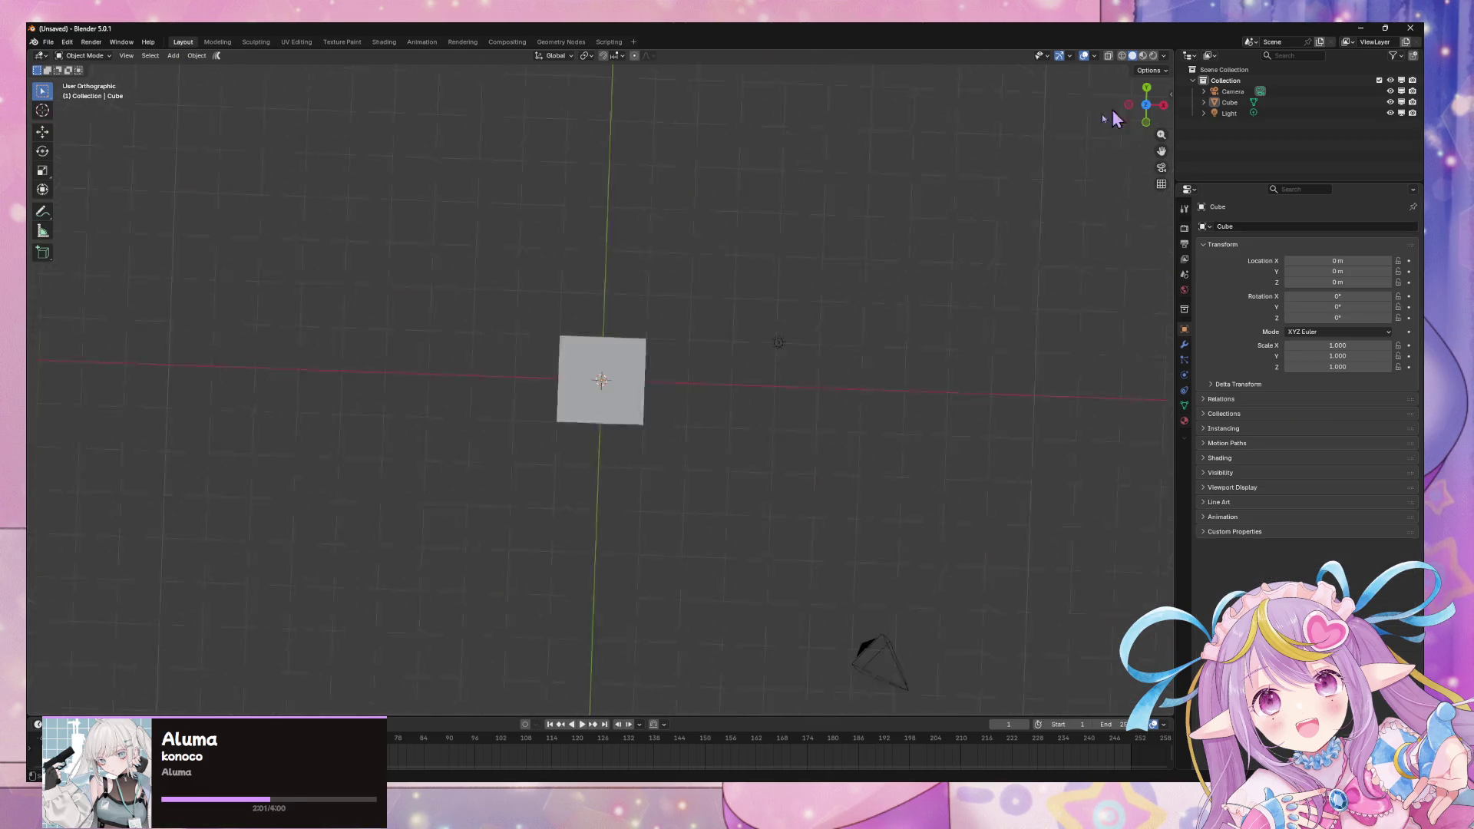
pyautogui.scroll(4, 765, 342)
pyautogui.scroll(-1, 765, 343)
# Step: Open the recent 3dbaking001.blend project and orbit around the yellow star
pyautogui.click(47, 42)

Problem statement. Please copy the data shown above, line by line and exactly, omitting the images.

Output for this task.
pyautogui.scroll(4, 765, 342)
pyautogui.scroll(-1, 765, 343)
# Step: Open the recent 3dbaking001.blend project and orbit around the yellow star
pyautogui.click(47, 42)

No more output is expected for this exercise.